──────── Excerpted data

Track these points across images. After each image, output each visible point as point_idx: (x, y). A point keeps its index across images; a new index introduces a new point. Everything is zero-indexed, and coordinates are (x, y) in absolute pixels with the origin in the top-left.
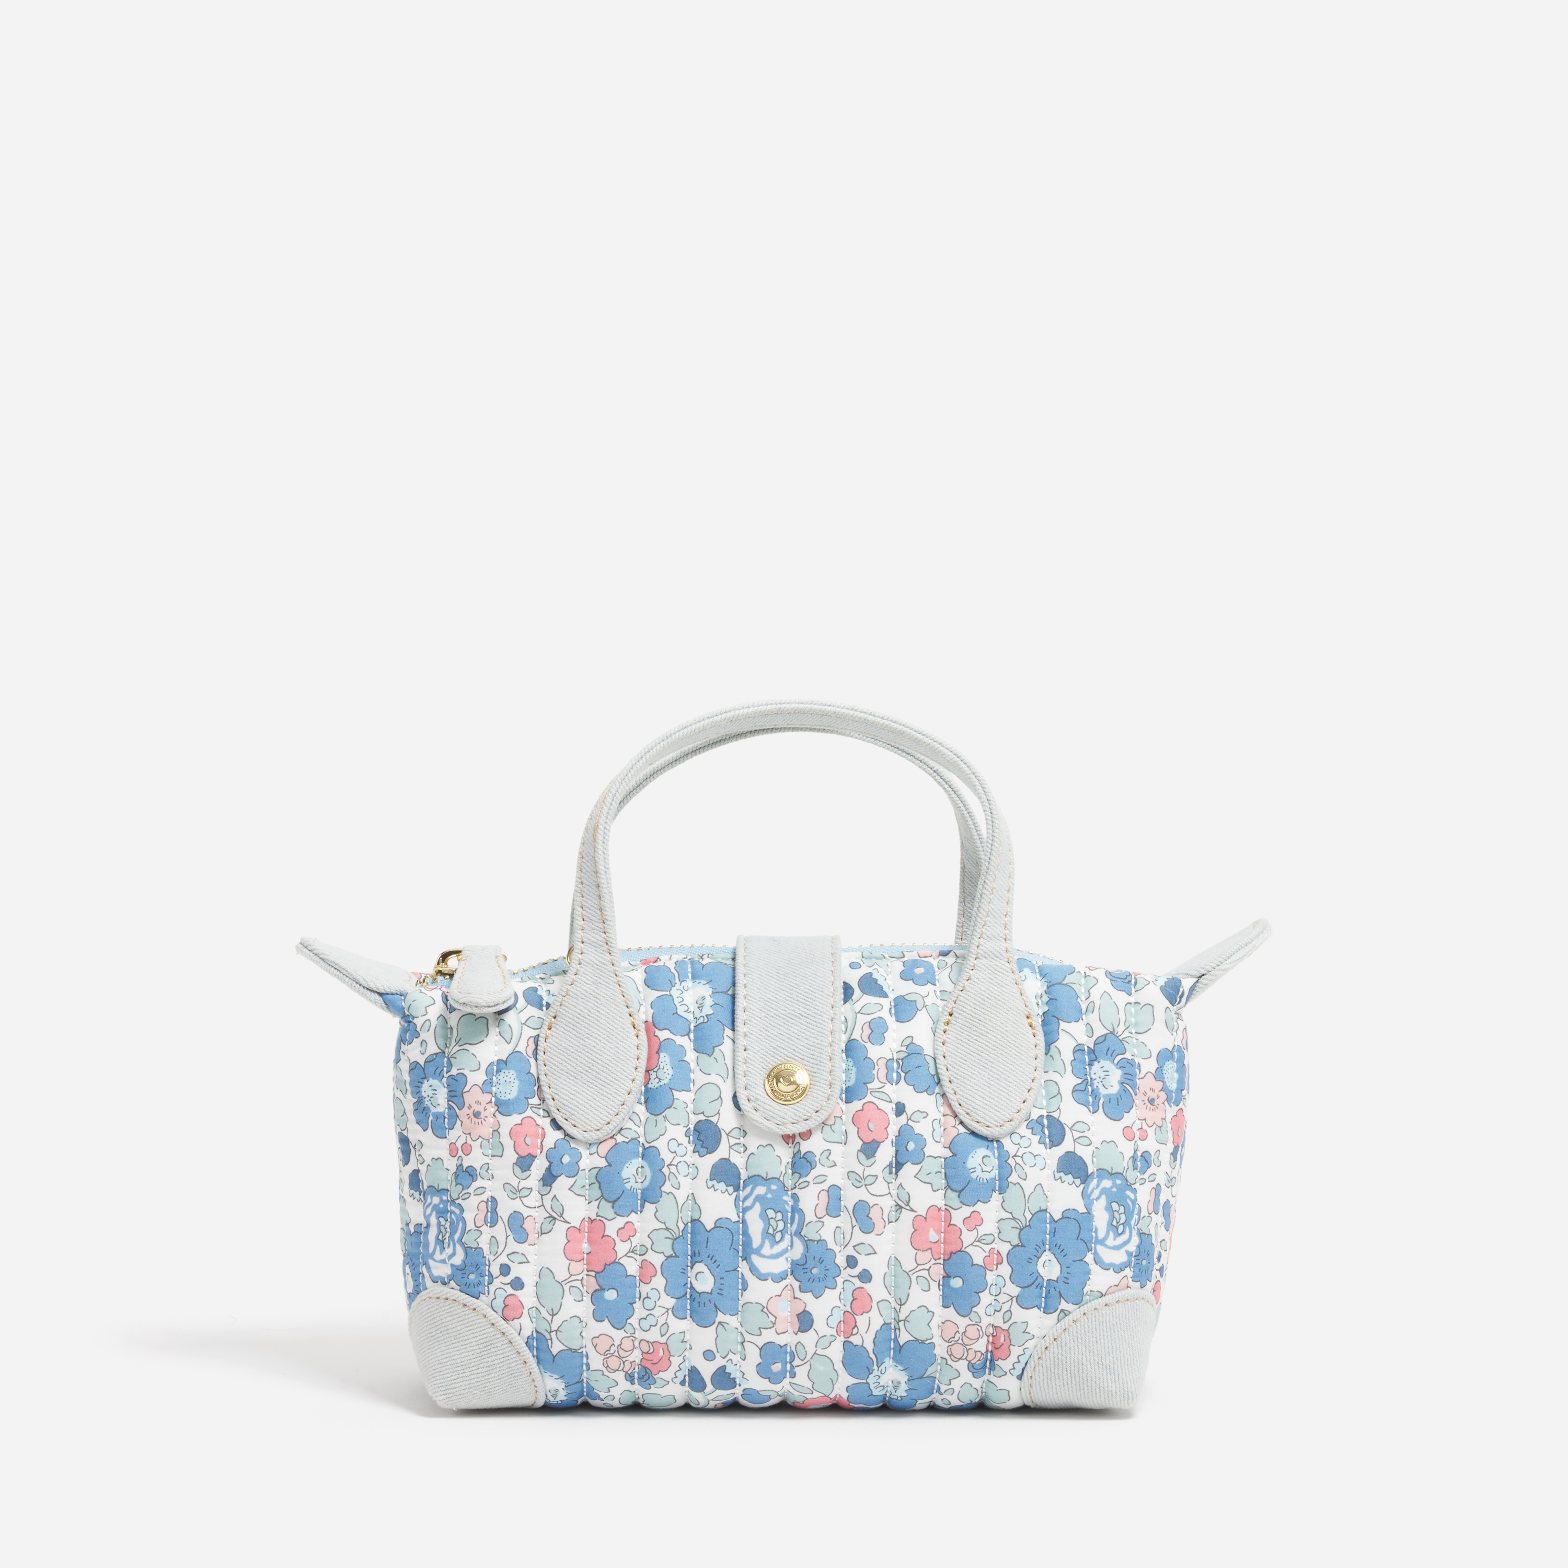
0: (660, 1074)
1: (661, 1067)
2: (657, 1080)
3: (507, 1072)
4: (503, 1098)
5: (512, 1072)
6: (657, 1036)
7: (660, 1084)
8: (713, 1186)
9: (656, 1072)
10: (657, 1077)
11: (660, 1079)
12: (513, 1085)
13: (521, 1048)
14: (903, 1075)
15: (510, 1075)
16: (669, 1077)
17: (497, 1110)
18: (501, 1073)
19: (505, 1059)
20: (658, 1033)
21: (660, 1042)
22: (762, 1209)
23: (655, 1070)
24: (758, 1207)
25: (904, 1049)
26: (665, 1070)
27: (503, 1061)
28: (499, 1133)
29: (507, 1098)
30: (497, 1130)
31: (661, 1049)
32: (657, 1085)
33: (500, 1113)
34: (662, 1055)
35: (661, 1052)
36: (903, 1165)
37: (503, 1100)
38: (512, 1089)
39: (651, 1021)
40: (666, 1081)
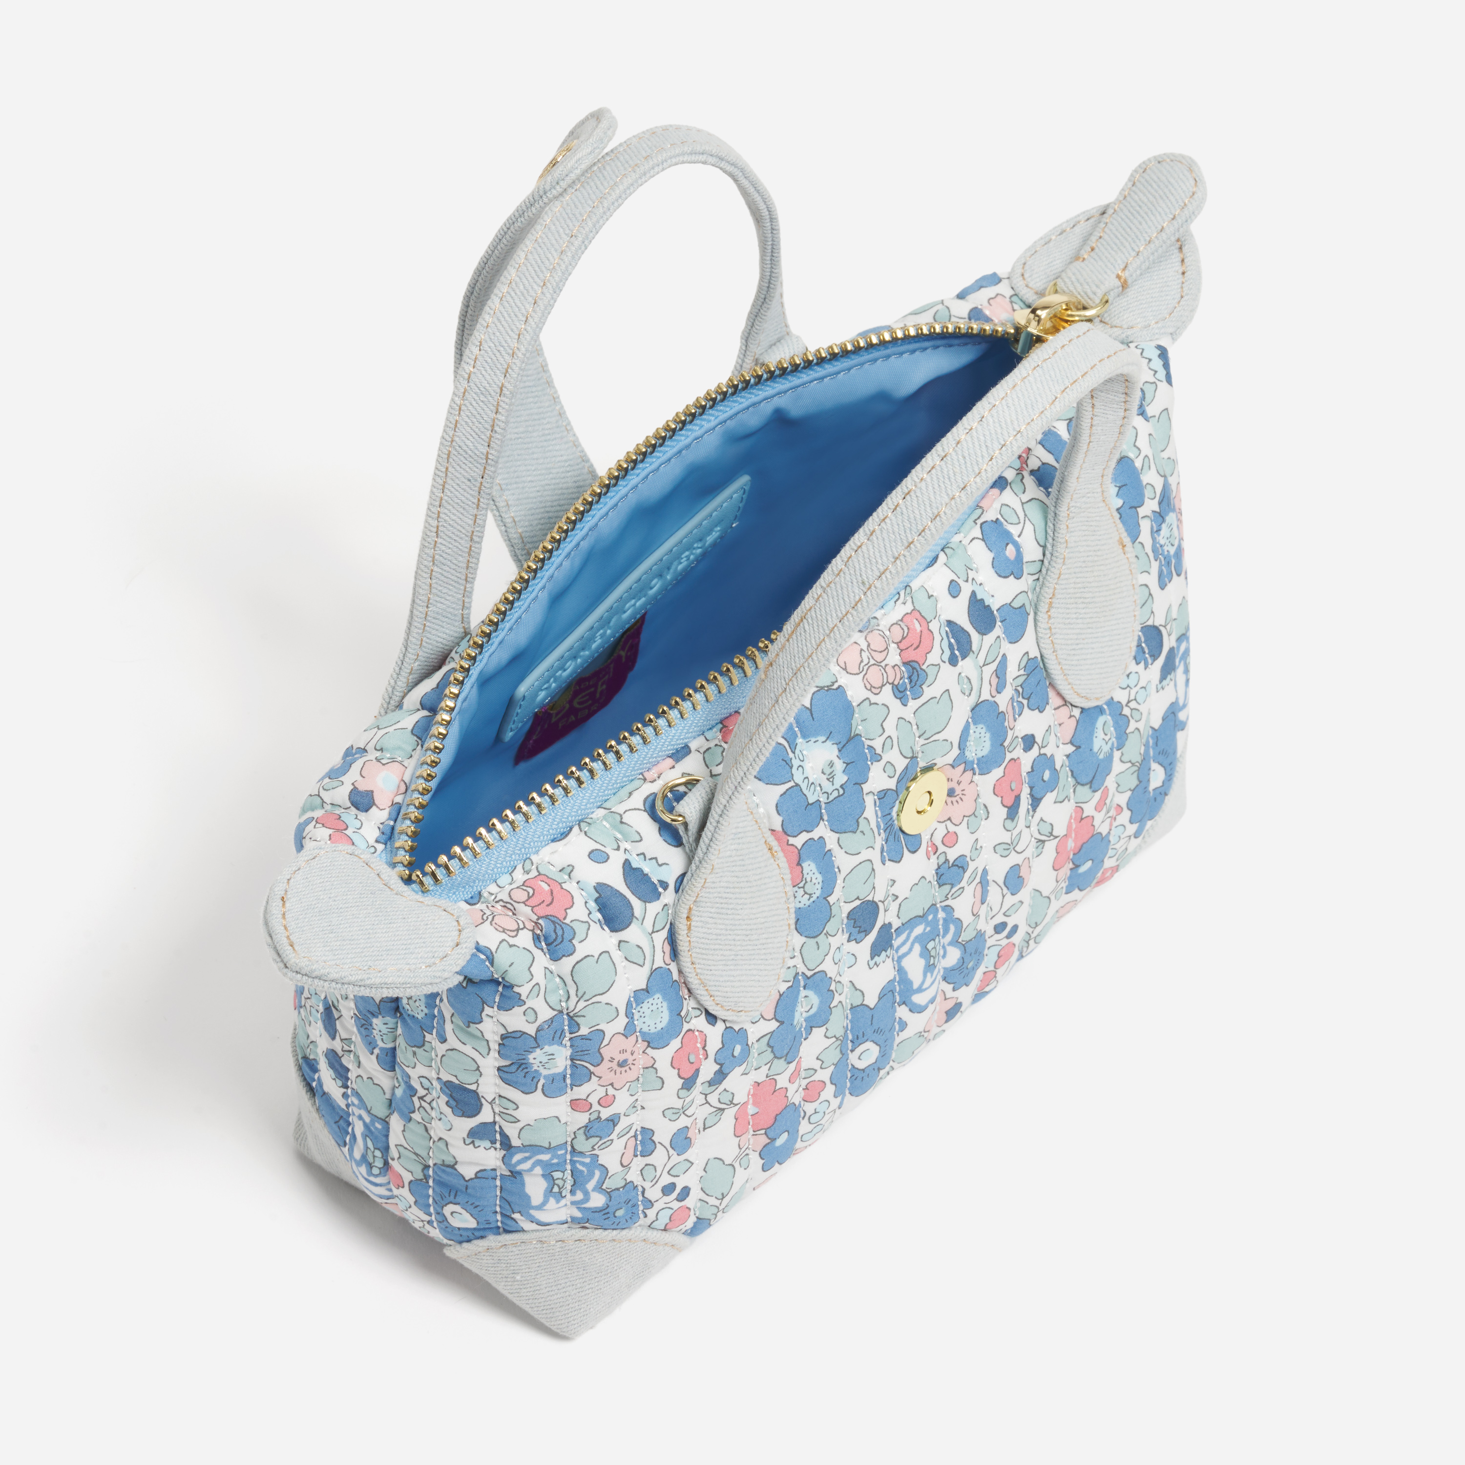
0: (808, 888)
1: (809, 880)
2: (807, 896)
3: (651, 1000)
4: (653, 1030)
5: (658, 995)
6: (792, 845)
7: (812, 900)
8: (876, 963)
9: (803, 887)
10: (806, 893)
11: (810, 895)
12: (661, 1009)
13: (659, 963)
14: (1025, 702)
15: (655, 1002)
16: (819, 887)
17: (649, 1046)
18: (645, 1005)
19: (644, 987)
20: (792, 840)
21: (799, 851)
22: (922, 947)
23: (801, 885)
24: (917, 948)
25: (1022, 672)
26: (814, 881)
27: (643, 990)
28: (656, 1069)
29: (659, 1028)
30: (652, 1067)
31: (803, 856)
32: (808, 903)
33: (653, 1048)
34: (805, 865)
35: (804, 861)
36: (1041, 799)
37: (654, 1033)
38: (662, 1015)
39: (780, 829)
40: (818, 893)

────────────────

Set the lines above down again, word for word, from the first through the one containing "39: (651, 1021)"; pictures excluded.

Track these points across images. After each image, output each visible point as point_idx: (x, y). A point keeps its index across images; a new index introduces a new point. Everything is zero-indexed, and coordinates are (x, y) in absolute pixels with the origin in the top-left.
0: (660, 1074)
1: (661, 1067)
2: (657, 1080)
3: (507, 1072)
4: (503, 1098)
5: (512, 1072)
6: (657, 1036)
7: (660, 1084)
8: (713, 1186)
9: (656, 1072)
10: (657, 1077)
11: (660, 1079)
12: (513, 1085)
13: (521, 1048)
14: (903, 1075)
15: (510, 1075)
16: (669, 1077)
17: (497, 1110)
18: (501, 1073)
19: (505, 1059)
20: (658, 1033)
21: (660, 1042)
22: (762, 1209)
23: (655, 1070)
24: (758, 1207)
25: (904, 1049)
26: (665, 1070)
27: (503, 1061)
28: (499, 1133)
29: (507, 1098)
30: (497, 1130)
31: (661, 1049)
32: (657, 1085)
33: (500, 1113)
34: (662, 1055)
35: (661, 1052)
36: (903, 1165)
37: (503, 1100)
38: (512, 1089)
39: (651, 1021)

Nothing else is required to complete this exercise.